== Listed entries
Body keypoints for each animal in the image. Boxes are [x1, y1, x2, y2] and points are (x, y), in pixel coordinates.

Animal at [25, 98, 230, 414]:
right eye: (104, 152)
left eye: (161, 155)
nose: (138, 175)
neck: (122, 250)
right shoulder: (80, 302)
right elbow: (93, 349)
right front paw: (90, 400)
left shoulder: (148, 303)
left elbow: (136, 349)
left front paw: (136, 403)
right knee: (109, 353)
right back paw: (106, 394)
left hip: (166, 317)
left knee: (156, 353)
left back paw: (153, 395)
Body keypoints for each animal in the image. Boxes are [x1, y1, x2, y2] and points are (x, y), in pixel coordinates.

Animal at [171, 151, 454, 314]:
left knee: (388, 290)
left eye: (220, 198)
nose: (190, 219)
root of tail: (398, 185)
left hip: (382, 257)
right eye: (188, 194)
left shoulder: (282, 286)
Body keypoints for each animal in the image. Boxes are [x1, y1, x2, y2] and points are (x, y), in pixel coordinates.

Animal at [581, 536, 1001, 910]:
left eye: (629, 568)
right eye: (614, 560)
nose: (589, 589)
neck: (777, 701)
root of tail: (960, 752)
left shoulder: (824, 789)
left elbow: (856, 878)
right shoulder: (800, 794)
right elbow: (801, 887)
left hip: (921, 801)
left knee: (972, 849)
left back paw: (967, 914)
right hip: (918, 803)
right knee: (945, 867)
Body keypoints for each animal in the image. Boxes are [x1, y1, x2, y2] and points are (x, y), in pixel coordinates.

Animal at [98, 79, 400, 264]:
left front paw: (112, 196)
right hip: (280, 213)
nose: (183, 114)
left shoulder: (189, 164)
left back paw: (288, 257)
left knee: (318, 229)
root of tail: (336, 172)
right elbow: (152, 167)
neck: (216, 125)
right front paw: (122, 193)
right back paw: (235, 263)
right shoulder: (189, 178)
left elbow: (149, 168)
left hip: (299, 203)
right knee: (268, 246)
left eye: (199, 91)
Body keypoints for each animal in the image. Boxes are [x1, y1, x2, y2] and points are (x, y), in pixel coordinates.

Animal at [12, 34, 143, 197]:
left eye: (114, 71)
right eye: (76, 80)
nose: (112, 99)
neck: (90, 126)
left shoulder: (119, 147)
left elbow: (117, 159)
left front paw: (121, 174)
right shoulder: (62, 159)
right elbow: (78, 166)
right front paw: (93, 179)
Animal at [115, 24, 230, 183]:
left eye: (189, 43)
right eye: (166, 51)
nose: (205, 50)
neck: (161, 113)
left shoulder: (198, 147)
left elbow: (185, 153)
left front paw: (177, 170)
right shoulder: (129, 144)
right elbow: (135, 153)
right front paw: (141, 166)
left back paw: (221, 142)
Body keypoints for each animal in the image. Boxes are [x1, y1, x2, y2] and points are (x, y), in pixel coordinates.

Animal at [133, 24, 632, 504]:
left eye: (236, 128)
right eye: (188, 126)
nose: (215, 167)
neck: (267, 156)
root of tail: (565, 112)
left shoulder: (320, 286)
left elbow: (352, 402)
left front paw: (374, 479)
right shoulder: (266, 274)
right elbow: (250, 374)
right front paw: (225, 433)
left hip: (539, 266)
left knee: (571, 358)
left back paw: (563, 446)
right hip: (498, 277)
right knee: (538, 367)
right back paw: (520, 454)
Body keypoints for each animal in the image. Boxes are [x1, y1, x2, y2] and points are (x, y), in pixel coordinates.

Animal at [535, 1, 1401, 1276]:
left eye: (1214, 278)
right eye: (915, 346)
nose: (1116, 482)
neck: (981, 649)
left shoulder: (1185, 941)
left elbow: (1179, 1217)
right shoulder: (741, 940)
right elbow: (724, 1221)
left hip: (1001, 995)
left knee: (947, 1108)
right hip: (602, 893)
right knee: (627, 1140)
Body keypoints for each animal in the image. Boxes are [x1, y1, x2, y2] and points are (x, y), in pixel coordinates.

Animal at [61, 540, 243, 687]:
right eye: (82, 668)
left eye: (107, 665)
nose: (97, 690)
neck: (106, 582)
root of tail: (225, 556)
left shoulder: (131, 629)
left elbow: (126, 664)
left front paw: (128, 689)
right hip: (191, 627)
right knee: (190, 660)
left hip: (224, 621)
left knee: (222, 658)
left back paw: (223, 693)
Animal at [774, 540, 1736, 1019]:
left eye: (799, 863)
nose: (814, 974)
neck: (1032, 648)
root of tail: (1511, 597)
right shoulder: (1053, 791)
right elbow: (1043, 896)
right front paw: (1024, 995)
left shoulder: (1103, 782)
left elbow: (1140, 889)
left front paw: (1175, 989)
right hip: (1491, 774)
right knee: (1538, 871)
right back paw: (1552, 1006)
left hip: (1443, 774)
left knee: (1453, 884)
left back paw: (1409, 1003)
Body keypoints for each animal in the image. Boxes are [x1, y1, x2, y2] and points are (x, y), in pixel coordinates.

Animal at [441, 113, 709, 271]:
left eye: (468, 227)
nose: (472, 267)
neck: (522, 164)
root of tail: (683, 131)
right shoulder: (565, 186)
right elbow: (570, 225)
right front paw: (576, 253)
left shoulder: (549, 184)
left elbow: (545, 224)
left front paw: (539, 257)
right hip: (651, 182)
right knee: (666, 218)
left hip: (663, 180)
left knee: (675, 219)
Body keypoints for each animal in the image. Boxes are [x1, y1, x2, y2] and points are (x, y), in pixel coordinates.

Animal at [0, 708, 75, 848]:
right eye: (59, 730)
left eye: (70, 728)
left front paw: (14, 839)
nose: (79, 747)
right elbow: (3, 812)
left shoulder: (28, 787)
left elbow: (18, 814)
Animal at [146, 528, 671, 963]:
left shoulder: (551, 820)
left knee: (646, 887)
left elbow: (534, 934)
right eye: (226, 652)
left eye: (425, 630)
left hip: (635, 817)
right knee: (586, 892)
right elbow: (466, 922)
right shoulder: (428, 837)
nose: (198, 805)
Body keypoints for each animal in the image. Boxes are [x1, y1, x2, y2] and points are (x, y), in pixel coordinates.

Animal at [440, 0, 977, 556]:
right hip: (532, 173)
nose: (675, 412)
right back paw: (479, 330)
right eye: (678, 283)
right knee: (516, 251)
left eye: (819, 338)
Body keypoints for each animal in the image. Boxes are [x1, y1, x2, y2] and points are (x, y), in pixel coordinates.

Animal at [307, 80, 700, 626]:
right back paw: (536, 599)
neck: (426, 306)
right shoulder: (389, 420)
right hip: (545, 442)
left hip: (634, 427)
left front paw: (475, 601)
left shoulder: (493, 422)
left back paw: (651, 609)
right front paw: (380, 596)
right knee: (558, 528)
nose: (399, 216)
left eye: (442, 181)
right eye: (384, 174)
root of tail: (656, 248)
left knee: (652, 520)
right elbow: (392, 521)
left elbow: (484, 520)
====
Taking care to match every character, output all of the entries above.

Body keypoints for each animal in the image. Boxes are [x1, y1, x2, y2] and points are (x, y), in pixel coordinates.

Animal at [25, 98, 230, 414]:
right eye: (104, 152)
left eye: (161, 155)
nose: (138, 175)
neck: (122, 250)
right shoulder: (80, 302)
right elbow: (93, 349)
right front paw: (90, 400)
left shoulder: (148, 303)
left elbow: (136, 349)
left front paw: (136, 403)
right knee: (109, 353)
right back paw: (106, 394)
left hip: (166, 317)
left knee: (156, 353)
left back paw: (153, 395)
Body keypoints for each animal in the image. Boxes are [x1, y1, x2, y2] and points are (x, y), in pixel coordinates.

Animal at [171, 151, 454, 314]:
left knee: (388, 290)
left eye: (220, 198)
nose: (190, 219)
root of tail: (398, 185)
left hip: (382, 257)
right eye: (188, 194)
left shoulder: (282, 286)
Body keypoints for each animal in the image. Boxes are [x1, y1, x2, y2] and points are (x, y), in pixel coordinates.

Animal at [581, 536, 1001, 910]:
left eye: (629, 568)
right eye: (614, 560)
nose: (589, 589)
neck: (777, 701)
root of tail: (960, 752)
left shoulder: (824, 789)
left elbow: (856, 878)
right shoulder: (800, 794)
right elbow: (801, 887)
left hip: (921, 801)
left knee: (972, 849)
left back paw: (967, 914)
right hip: (918, 803)
right knee: (945, 867)
Body keypoints for each animal in the image. Boxes are [x1, y1, x2, y2] and points are (x, y), in pixel coordinates.

Animal at [98, 79, 400, 264]:
left front paw: (112, 196)
right hip: (280, 213)
nose: (183, 114)
left shoulder: (189, 164)
left back paw: (288, 257)
left knee: (318, 229)
root of tail: (336, 172)
right elbow: (152, 167)
neck: (216, 125)
right front paw: (122, 193)
right back paw: (235, 263)
right shoulder: (189, 178)
left elbow: (149, 168)
left hip: (299, 203)
right knee: (268, 246)
left eye: (199, 91)
Body keypoints for each animal in the image. Boxes are [x1, y1, x2, y2] and points are (x, y), in pixel coordinates.

Animal at [12, 34, 143, 197]:
left eye: (114, 71)
right eye: (76, 80)
nose: (112, 99)
neck: (90, 126)
left shoulder: (119, 147)
left elbow: (117, 159)
left front paw: (121, 174)
right shoulder: (62, 159)
right elbow: (78, 166)
right front paw: (93, 179)
Animal at [115, 24, 230, 183]:
left eye: (189, 43)
right eye: (166, 51)
nose: (205, 50)
neck: (161, 113)
left shoulder: (198, 147)
left elbow: (185, 153)
left front paw: (177, 170)
right shoulder: (129, 144)
right elbow: (135, 153)
right front paw: (141, 166)
left back paw: (221, 142)
Body keypoints for each animal in the image. Boxes are [x1, y1, x2, y2] and points are (x, y), in pixel coordinates.

Animal at [133, 24, 632, 504]:
left eye: (236, 128)
right eye: (188, 126)
nose: (215, 167)
neck: (267, 156)
root of tail: (565, 112)
left shoulder: (320, 286)
left elbow: (352, 402)
left front paw: (374, 479)
right shoulder: (266, 274)
right elbow: (250, 374)
right front paw: (225, 433)
left hip: (539, 266)
left knee: (571, 358)
left back paw: (563, 446)
right hip: (498, 277)
right knee: (538, 367)
right back paw: (520, 454)
Body keypoints for each animal in the image. Boxes are [x1, y1, x2, y2] and points are (x, y), in pixel coordinates.

Animal at [535, 1, 1401, 1276]:
left eye: (1214, 278)
right eye: (915, 346)
nose: (1116, 482)
neck: (981, 649)
left shoulder: (1185, 941)
left elbow: (1179, 1217)
right shoulder: (741, 940)
right elbow: (724, 1221)
left hip: (1001, 995)
left knee: (947, 1108)
right hip: (602, 893)
right knee: (627, 1140)
Body keypoints for each animal in the image. Boxes are [x1, y1, x2, y2] and points are (x, y), in pixel coordinates.

Animal at [61, 540, 243, 687]:
right eye: (82, 668)
left eye: (107, 665)
nose: (97, 690)
neck: (106, 582)
root of tail: (225, 556)
left shoulder: (131, 629)
left elbow: (126, 664)
left front paw: (128, 689)
right hip: (191, 627)
right knee: (190, 660)
left hip: (224, 621)
left knee: (222, 658)
left back paw: (223, 693)
Animal at [774, 540, 1736, 1019]:
left eye: (799, 863)
nose: (814, 974)
neck: (1032, 648)
root of tail: (1511, 597)
right shoulder: (1053, 791)
right elbow: (1043, 896)
right front paw: (1024, 995)
left shoulder: (1103, 782)
left elbow: (1140, 889)
left front paw: (1175, 989)
right hip: (1491, 774)
right knee: (1538, 871)
right back paw: (1552, 1006)
left hip: (1443, 774)
left knee: (1453, 884)
left back paw: (1409, 1003)
Body keypoints for each animal in the image. Boxes are [x1, y1, x2, y2] and points are (x, y), in pixel coordinates.

Animal at [441, 113, 709, 271]:
left eye: (468, 227)
nose: (472, 267)
neck: (522, 164)
root of tail: (683, 131)
right shoulder: (565, 186)
right elbow: (570, 225)
right front paw: (576, 253)
left shoulder: (549, 184)
left elbow: (545, 224)
left front paw: (539, 257)
right hip: (651, 182)
right knee: (666, 218)
left hip: (663, 180)
left knee: (675, 219)
Body keypoints for each animal in the image. Boxes are [x1, y1, x2, y2] and points are (x, y), in pixel coordinates.

Animal at [0, 708, 75, 848]:
right eye: (59, 730)
left eye: (70, 728)
left front paw: (14, 839)
nose: (79, 747)
right elbow: (3, 812)
left shoulder: (28, 787)
left elbow: (18, 814)
Animal at [146, 528, 671, 963]:
left shoulder: (551, 820)
left knee: (646, 887)
left elbow: (534, 934)
right eye: (226, 652)
left eye: (425, 630)
left hip: (635, 817)
right knee: (586, 892)
right elbow: (466, 922)
right shoulder: (428, 837)
nose: (198, 805)
Body keypoints for each animal in the image. Boxes are [x1, y1, x2, y2] and points are (x, y), in pixel coordinates.

Animal at [440, 0, 977, 556]:
right hip: (532, 173)
nose: (675, 412)
right back paw: (479, 330)
right eye: (678, 283)
right knee: (516, 251)
left eye: (819, 338)
Body keypoints for each animal in the image. Boxes are [x1, y1, x2, y2] and points are (x, y), in pixel coordinates.

Animal at [307, 80, 700, 626]:
right back paw: (536, 599)
neck: (426, 306)
right shoulder: (389, 420)
right hip: (545, 442)
left hip: (634, 427)
left front paw: (475, 601)
left shoulder: (493, 422)
left back paw: (651, 609)
right front paw: (380, 596)
right knee: (558, 528)
nose: (399, 216)
left eye: (442, 181)
right eye: (384, 174)
root of tail: (656, 248)
left knee: (652, 520)
right elbow: (392, 521)
left elbow: (484, 520)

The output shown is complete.